Wednesday, April 30, 2025

FROM MENDELSOHN TO BORROMINI

De La Warr pavilion.

Fleshing out the East Wing. Restaurant, Bar, Kitchen, Toilets, storerooms, terraces.  Stairs at the end of the long thin wing.  In the process I dug out more old library files, mostly furniture.

 


Over the past 15 years of using Revit, my strategy for maintaining a content library has evolved. Early on I was collecting anything and everything I could find. I soon decided to organise them in "collections"... Revit projects with a whole bunch of families organised by similarity.

Within these project files I could agonise about naming conventions, set up plan, front and side elevations... Do some basic quality control.

 


At some point it became clear to me that simple generic geometry was the way to go. Add layers of information as it becomes available and organise using schedules. It depends on the project type and the remit of your company, but for us this made sense.

So I created a new set of generic collections and gradually sidelined the other more cumbersome and complex collections as the new, simpler, more consistent library files developed. It's those older collections that I am now reviewing, upgrading and filtering for content that may be usable for historical studies.

 


I've been sorting through twenty years worth of digital backups, filtering out the good from the bad and gradually putting the good stuff into places where I can find it. It's not that my filing system is disorganised, but over that length of time there are bound to be periodic bottlenecks in the months preceding a laptop upgrade.

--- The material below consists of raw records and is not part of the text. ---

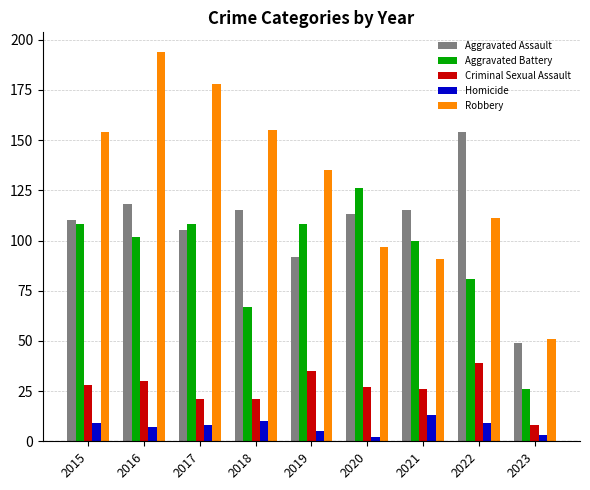

What are all the series names shown in the legend?

Aggravated Assault, Aggravated Battery, Criminal Sexual Assault, Homicide, Robbery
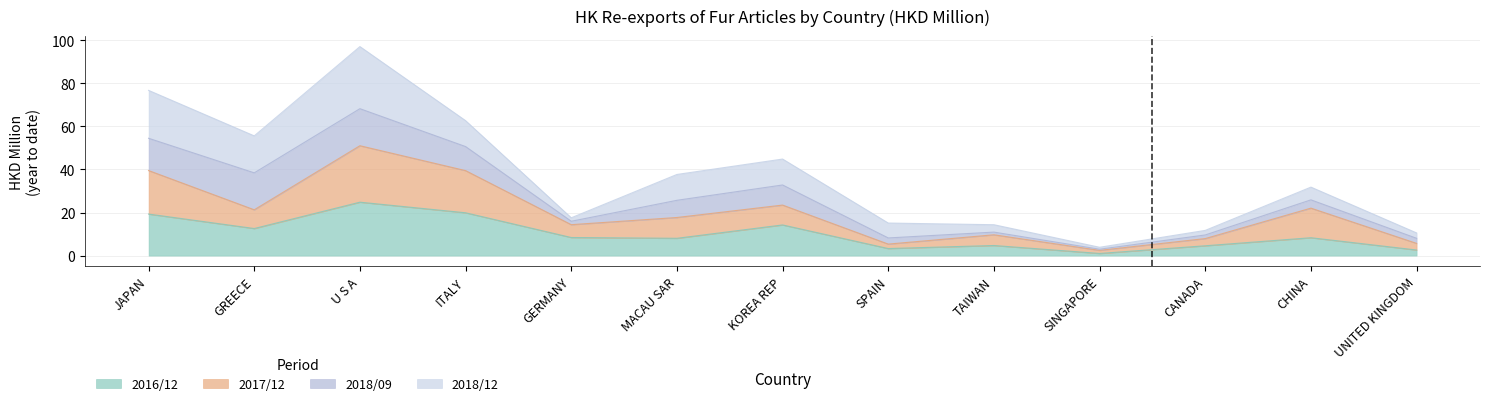

Read the 2017/12 value at KOREA REP.

23.5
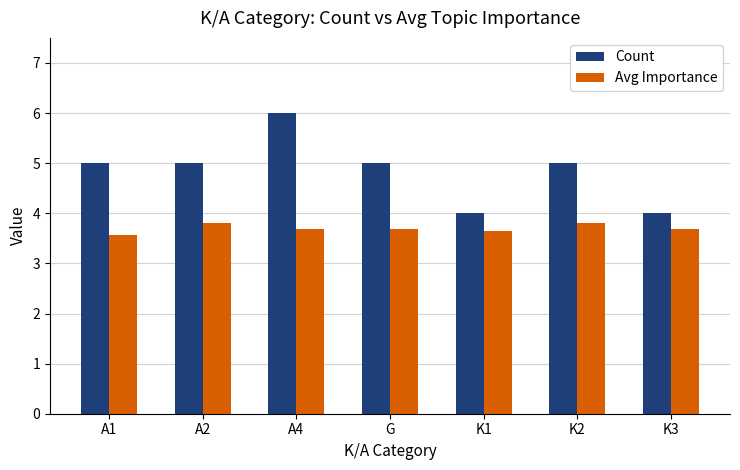

What is the average value of the Avg Importance series?

3.7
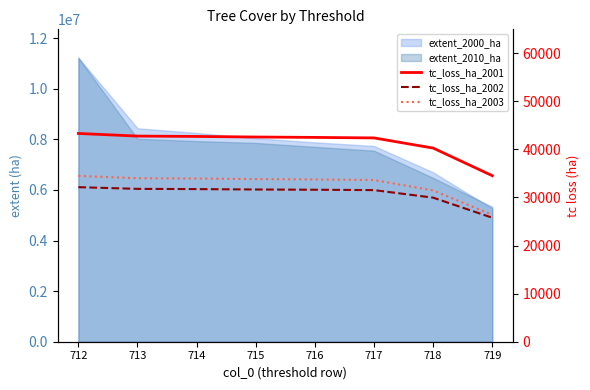

What is the spread (max minus min) of values at 714?

10949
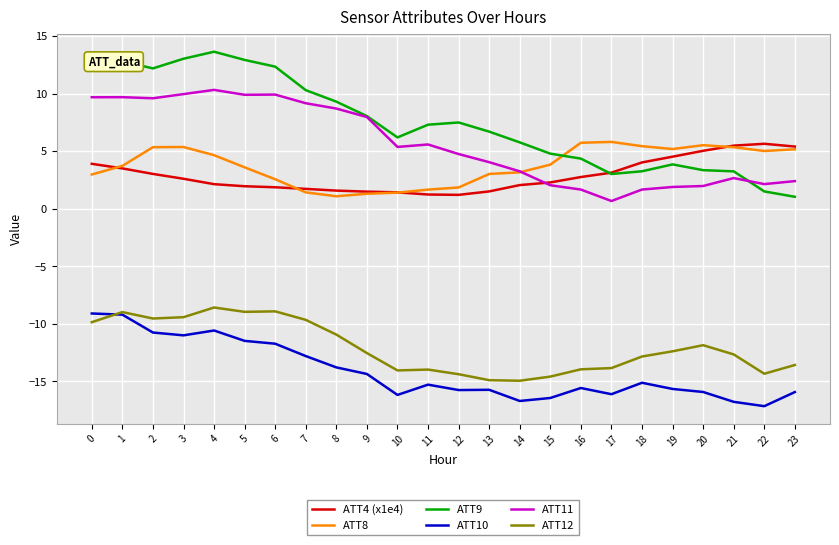

What is the maximum value for ATT4 (x1e4)?

5.7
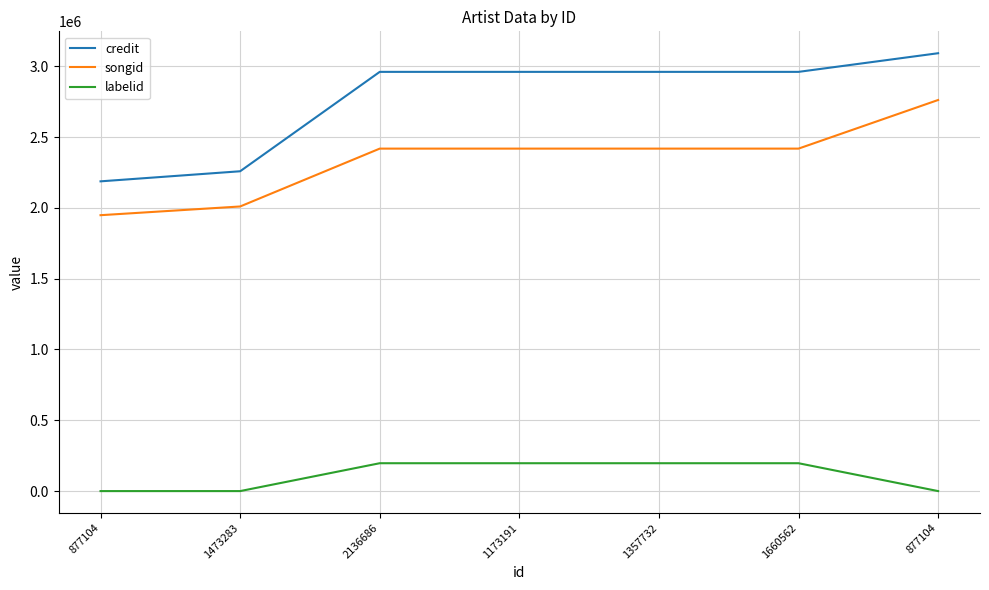

Between 2136686 and 1173191, which series saw the biggest shift?

credit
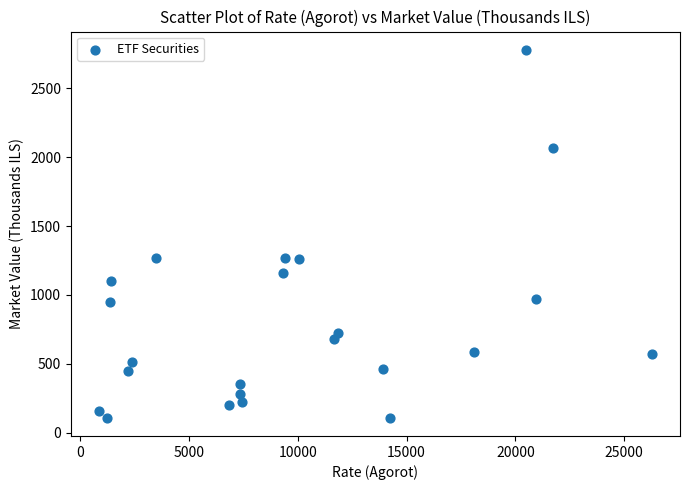

What is the range of X values (max minus min)?

25469.0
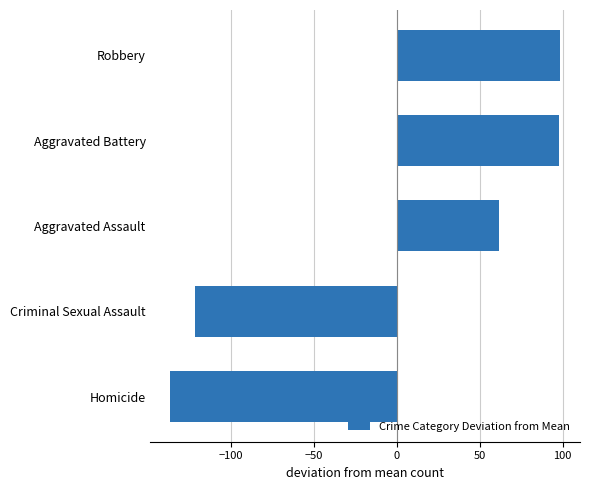

Between Homicide and Robbery, which is larger?

Robbery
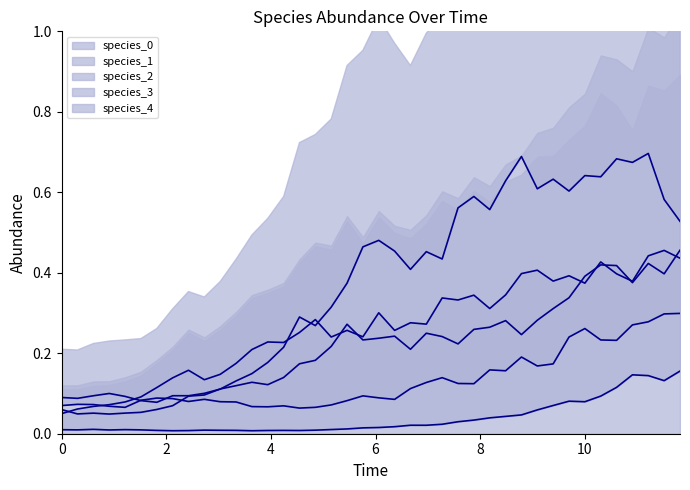

Between which two adjacent categories do species_1 and species_3 first intersect?

8 and 10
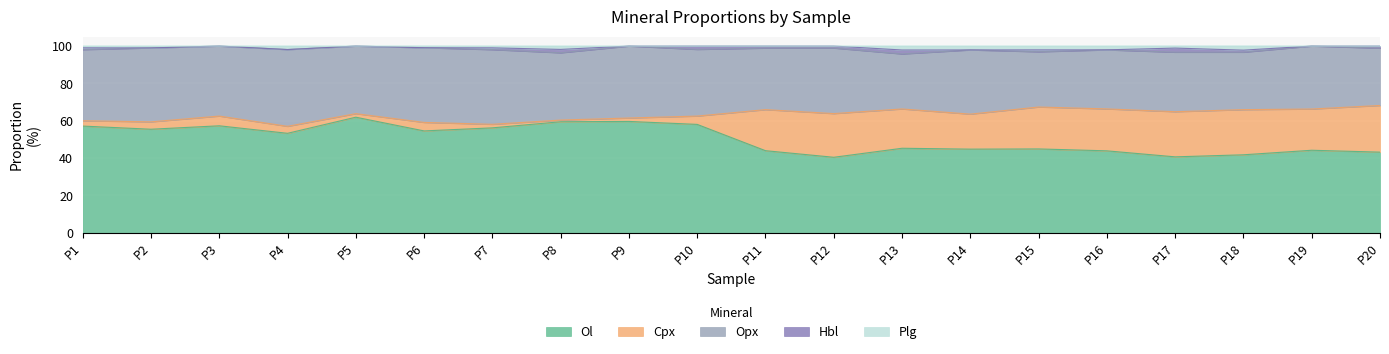

True or false: Hbl and Opx intersect in this chart.

False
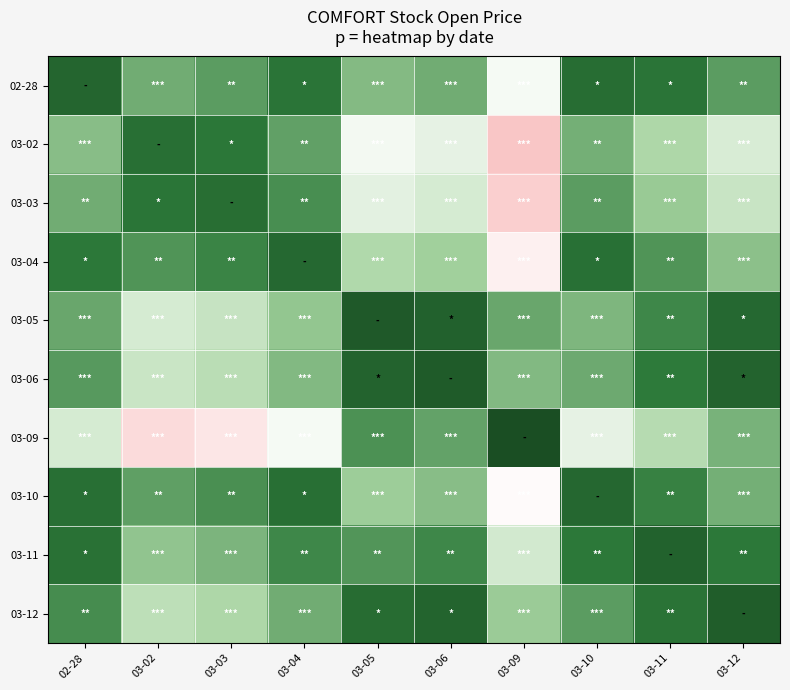

Which series has the widest spread of values?

03-09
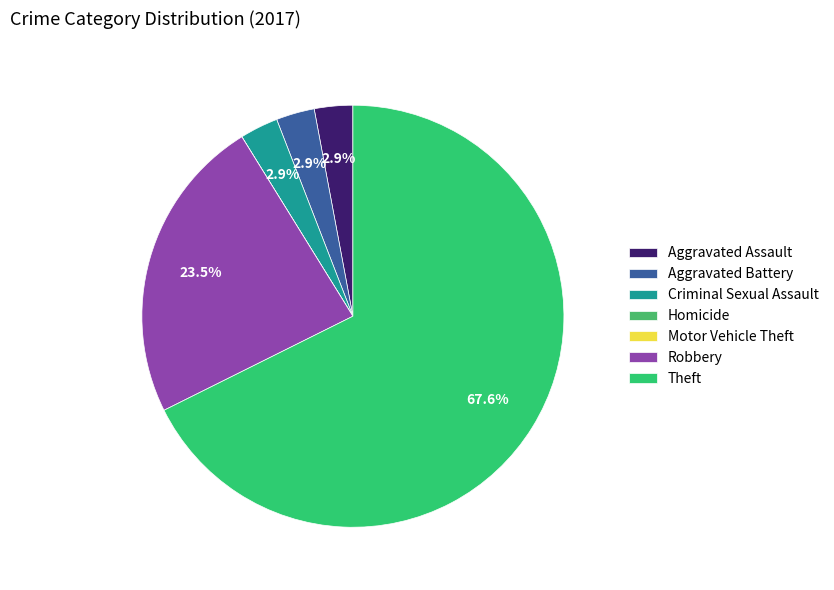

The Motor Vehicle Theft slice represents 0% of the pie. True or false?

True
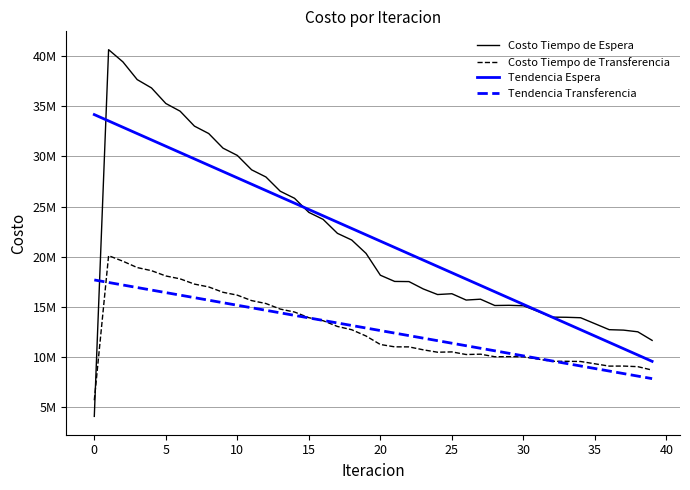

List the series in order of their peak value, lowest first.

Tendencia Transferencia, Costo Tiempo de Transferencia, Tendencia Espera, Costo Tiempo de Espera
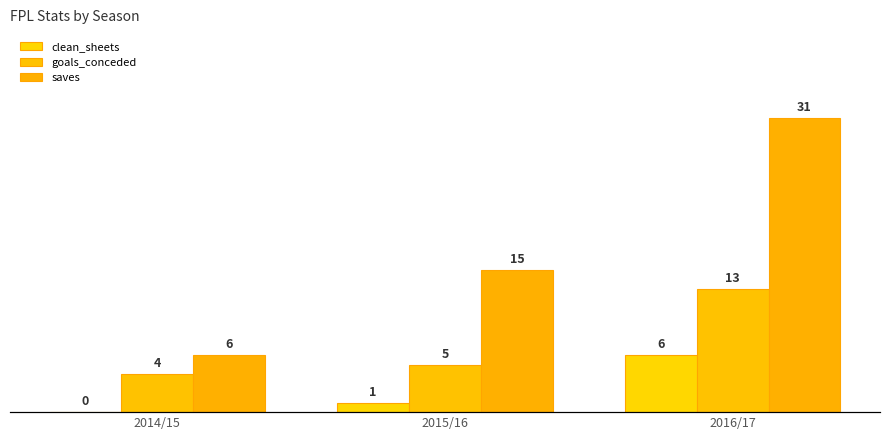

What position from the right is 2014/15?

3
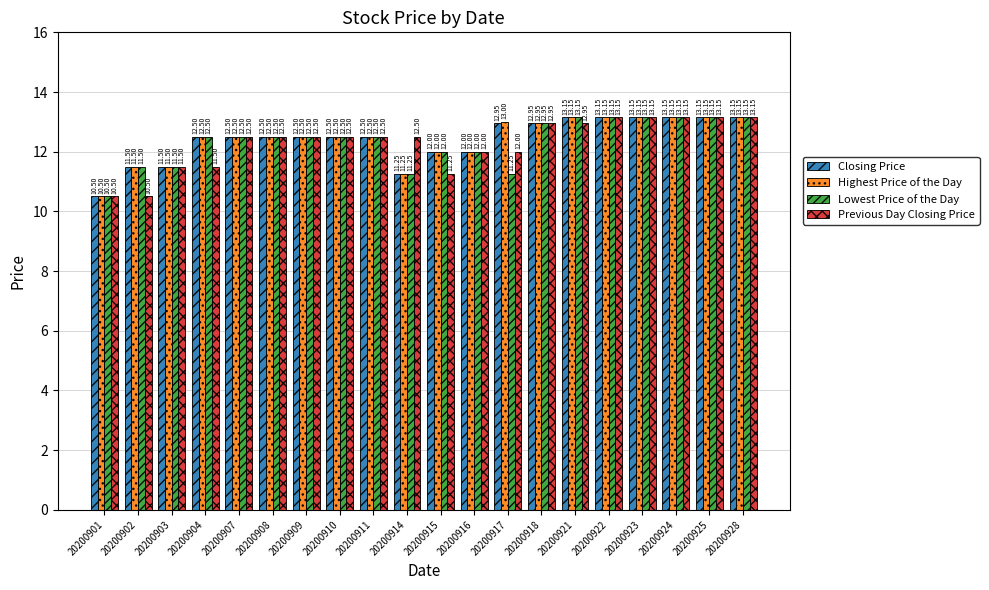

How many groups of bars are there?

20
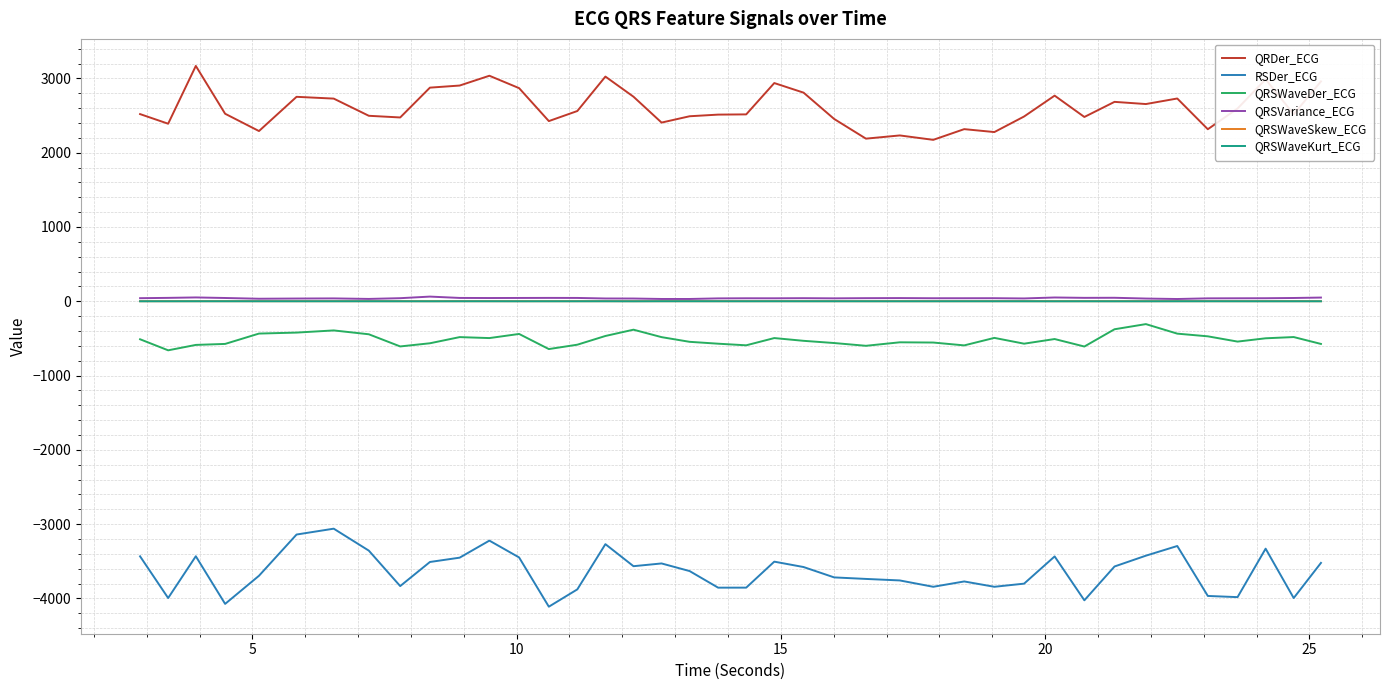

True or false: RSDer_ECG and QRSWaveSkew_ECG intersect in this chart.

False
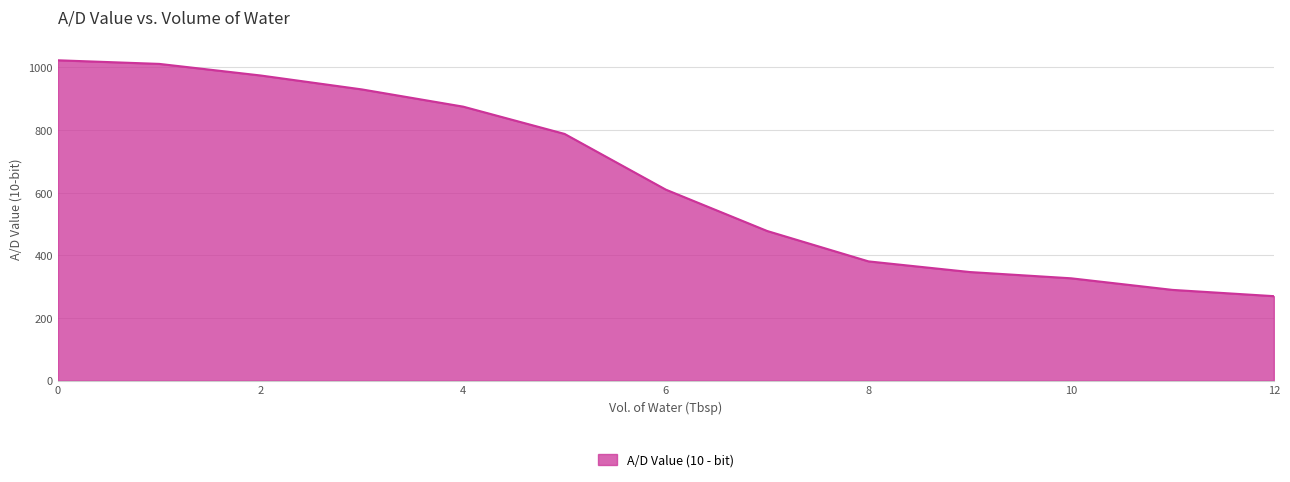

What is the difference between the maximum and minimum values?

753.0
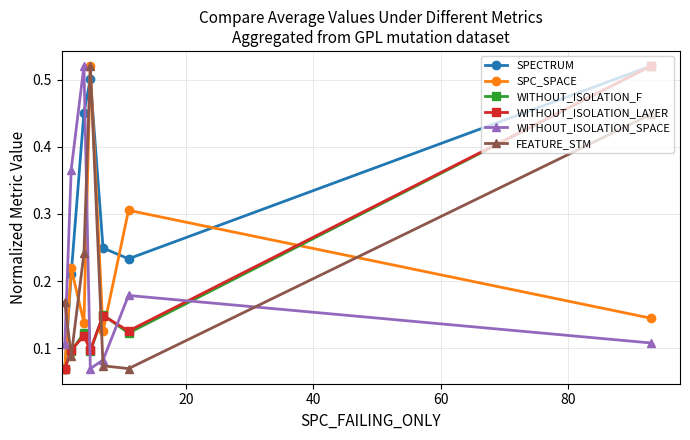

Count the SPC_SPACE values in the range 0 to 1.

7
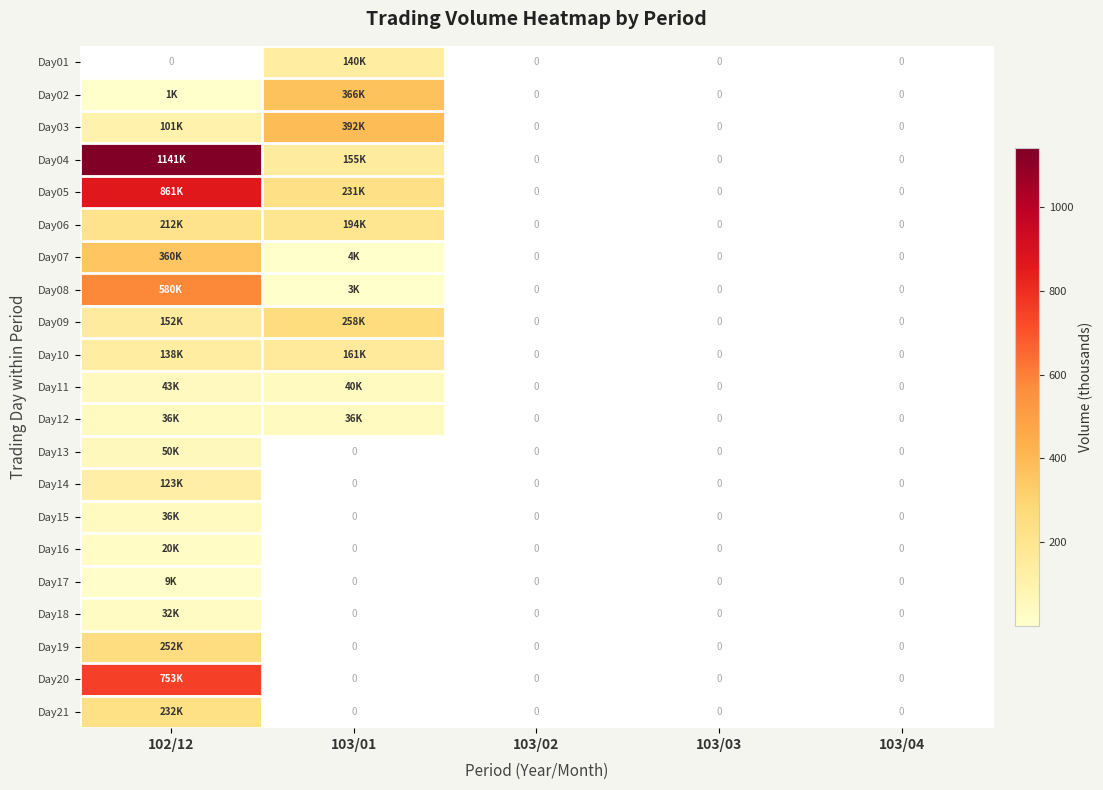

Which series changed the most between 103/01 and 103/04?

Day03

This video is five years old, but the model dates back much further. The Chapel of Sant'Ivo alla Sapienza, by Francesco Borromini is at one end of the long courtyard. He was always one of my favourites as a young man who reveled in complexity. Here it's the geometry of the floor plan and the dome that intrigues, based on intersecting triangles and circles.

Of course it would take months for one person to attempt a detailed treatment of this gem in Revit, so my version is highly simplified and abstracted. But that has always fascinated me. How to convey the essence of a complex and subtle form with simple means? The primary goal, as usual was to engage in a hands-on, immersive learning process and emerge a little wiser as a result.